Bank of America's Countrywide Investment

It's no secret.  Most people already knew that Bank of America invested $2 billion in Countrywide Financial Corp in order to be able to buy Countrywide's assets at a distressed price.

If Countrywide were put up for sale, BoA would be given the first right of refusal.  According to article, Ken Lewis invested the money in order to get a better deal on Countrywide's product suite and loan-processing technology and also to keep competitors away from buying Countrywide.

Both companies also declined to comment on whether Countrywide paid the first quarterly payment that was due earlier this month.  That seems to me like a strong signal that Countrywide is insolvent. 

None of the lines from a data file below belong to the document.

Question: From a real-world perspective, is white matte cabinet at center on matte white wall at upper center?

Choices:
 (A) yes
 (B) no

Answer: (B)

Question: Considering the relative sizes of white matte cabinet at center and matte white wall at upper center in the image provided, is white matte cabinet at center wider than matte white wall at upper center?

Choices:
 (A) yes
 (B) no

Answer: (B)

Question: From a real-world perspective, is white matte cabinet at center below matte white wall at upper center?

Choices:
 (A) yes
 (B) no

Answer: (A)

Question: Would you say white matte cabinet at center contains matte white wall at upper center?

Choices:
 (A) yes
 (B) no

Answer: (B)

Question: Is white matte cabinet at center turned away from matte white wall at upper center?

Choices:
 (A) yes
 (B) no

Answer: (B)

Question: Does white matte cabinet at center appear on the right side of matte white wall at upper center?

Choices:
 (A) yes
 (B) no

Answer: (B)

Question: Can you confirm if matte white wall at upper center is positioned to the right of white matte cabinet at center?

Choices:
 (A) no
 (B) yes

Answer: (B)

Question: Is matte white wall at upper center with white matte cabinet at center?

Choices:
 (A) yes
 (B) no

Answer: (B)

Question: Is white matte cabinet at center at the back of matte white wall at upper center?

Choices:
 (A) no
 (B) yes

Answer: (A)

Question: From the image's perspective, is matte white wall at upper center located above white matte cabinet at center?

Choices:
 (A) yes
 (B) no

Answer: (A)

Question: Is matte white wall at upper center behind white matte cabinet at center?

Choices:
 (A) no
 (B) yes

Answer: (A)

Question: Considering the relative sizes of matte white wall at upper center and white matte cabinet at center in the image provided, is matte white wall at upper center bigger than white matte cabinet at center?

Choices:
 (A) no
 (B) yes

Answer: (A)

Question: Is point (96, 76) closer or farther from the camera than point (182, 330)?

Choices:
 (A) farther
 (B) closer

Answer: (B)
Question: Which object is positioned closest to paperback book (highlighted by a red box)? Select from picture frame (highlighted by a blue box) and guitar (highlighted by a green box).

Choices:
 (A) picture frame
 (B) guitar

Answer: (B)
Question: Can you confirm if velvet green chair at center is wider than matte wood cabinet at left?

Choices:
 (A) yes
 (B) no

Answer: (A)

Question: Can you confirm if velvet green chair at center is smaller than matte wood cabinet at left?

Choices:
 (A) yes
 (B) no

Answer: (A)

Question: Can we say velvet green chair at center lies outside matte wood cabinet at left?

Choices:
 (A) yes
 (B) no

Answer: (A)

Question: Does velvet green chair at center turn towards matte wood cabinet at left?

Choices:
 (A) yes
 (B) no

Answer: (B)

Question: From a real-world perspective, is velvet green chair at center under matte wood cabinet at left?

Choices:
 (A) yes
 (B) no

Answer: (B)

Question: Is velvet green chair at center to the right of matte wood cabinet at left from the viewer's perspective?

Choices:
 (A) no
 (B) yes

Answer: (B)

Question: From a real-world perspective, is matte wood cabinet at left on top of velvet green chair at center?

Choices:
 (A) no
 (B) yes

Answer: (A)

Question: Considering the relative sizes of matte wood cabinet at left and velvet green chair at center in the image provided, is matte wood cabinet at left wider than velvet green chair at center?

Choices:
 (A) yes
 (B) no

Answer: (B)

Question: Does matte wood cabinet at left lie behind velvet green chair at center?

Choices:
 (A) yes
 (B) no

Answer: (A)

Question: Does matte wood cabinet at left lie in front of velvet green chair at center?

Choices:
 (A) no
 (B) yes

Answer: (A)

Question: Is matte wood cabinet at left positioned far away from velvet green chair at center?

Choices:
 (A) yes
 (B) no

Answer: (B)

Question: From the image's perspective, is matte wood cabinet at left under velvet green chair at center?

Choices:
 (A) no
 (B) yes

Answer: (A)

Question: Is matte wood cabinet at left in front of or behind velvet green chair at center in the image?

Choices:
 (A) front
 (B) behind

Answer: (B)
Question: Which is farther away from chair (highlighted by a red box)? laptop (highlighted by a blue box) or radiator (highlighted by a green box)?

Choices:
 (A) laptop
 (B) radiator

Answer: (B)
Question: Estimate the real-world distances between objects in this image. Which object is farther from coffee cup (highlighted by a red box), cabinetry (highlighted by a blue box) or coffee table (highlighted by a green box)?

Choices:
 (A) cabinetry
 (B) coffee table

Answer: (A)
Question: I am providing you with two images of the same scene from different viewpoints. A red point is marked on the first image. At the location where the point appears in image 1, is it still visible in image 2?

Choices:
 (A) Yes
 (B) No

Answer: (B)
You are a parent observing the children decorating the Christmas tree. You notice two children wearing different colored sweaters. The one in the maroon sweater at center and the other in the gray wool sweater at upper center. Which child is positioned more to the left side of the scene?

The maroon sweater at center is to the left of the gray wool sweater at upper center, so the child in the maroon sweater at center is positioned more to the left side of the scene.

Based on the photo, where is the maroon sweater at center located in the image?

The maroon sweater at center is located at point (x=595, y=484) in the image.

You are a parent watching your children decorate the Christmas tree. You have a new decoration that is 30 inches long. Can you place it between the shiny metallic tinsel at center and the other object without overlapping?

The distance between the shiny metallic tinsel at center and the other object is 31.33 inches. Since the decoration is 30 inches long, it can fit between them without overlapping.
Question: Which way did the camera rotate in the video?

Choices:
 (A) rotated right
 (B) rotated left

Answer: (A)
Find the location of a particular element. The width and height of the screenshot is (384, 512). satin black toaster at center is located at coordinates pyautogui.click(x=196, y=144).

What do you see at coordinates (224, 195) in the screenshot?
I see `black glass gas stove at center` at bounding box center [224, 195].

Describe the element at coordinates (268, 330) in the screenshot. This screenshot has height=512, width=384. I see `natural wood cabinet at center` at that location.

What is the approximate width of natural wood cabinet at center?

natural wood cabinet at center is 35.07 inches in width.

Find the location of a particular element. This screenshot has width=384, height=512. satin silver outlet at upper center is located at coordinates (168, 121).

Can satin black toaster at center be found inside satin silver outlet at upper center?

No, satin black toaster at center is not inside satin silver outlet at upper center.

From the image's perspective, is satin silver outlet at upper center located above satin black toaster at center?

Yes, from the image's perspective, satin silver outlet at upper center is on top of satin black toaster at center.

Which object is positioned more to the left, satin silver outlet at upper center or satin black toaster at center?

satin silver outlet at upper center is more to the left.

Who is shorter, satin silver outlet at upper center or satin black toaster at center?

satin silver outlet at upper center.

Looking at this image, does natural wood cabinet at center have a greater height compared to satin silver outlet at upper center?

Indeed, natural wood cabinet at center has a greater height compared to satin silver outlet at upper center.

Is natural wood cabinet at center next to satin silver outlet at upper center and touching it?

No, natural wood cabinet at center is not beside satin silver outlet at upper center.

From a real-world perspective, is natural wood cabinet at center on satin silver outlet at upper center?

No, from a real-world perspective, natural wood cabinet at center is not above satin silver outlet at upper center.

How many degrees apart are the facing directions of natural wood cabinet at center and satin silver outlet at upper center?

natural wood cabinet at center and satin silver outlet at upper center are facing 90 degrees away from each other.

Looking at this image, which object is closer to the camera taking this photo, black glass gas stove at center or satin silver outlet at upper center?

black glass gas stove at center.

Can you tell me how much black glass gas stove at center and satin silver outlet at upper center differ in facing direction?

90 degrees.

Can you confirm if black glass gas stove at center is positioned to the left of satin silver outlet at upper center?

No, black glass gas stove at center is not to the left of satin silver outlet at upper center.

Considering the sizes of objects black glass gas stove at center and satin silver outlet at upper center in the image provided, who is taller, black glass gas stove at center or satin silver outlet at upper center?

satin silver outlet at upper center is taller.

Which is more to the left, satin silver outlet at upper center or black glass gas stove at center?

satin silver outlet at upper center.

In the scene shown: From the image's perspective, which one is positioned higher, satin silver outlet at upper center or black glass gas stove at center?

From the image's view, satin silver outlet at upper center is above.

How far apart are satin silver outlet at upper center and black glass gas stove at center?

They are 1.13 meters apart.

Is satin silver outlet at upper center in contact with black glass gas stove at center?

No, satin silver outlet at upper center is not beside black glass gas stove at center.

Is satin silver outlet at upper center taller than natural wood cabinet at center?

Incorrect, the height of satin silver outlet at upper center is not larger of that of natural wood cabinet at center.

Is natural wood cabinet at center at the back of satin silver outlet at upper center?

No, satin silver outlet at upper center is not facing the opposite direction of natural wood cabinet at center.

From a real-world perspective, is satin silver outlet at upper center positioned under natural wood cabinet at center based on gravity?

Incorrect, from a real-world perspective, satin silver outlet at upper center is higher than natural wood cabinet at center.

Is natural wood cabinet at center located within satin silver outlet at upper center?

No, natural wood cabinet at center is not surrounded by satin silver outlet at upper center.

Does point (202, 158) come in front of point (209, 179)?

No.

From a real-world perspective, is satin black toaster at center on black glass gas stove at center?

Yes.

Of course, no need to worry.  The fed is there to loan Countrywide unlimited amounts to ensure it will not go into bankruptcy.  This is not me just me saying it, this is in the article!

 
It's unclear how serious Countrywide's problems really are. CEO Angelo Mozilo is adamant that Countrywide has ample cash and borrowing capacity to meet obligations and has predicted a quick return to profitability. Just last week, Countrywide was rocked by mortgage-related jitters, prompting it to take the unusual step of issuing a statement denying rumors that it was near bankruptcy.

Countrywide declined to comment for this article.

Even if Countrywide were to fail, Bank of America's stake still could have important value for the firm. One significant factor: In return for its $2 billion investment, Bank of America was given first right of refusal to buy Countrywide if it were put up for sale.

 
The first quarterly payment was due earlier this month. Bank of America and Countrywide declined to comment on whether it was paid.
 
The chances that Countrywide could have to seek court protection in the traditional sense seem remote to some bank analysts, in part because of the company's deep relationship with the federal government. The deposits in its banking arm are federally insured and it has borrowed heavily from the quasigovernmental Federal Home Loan Bank in Atlanta.

Regarding Countrywide, analyst Richard X. Bove of Punk Ziegel & Co. argues that if it were indeed to fail, the federal government would facilitate a sale to Bank of America, much as many believe that regulators encouraged Bank of America to take the stake in the first place.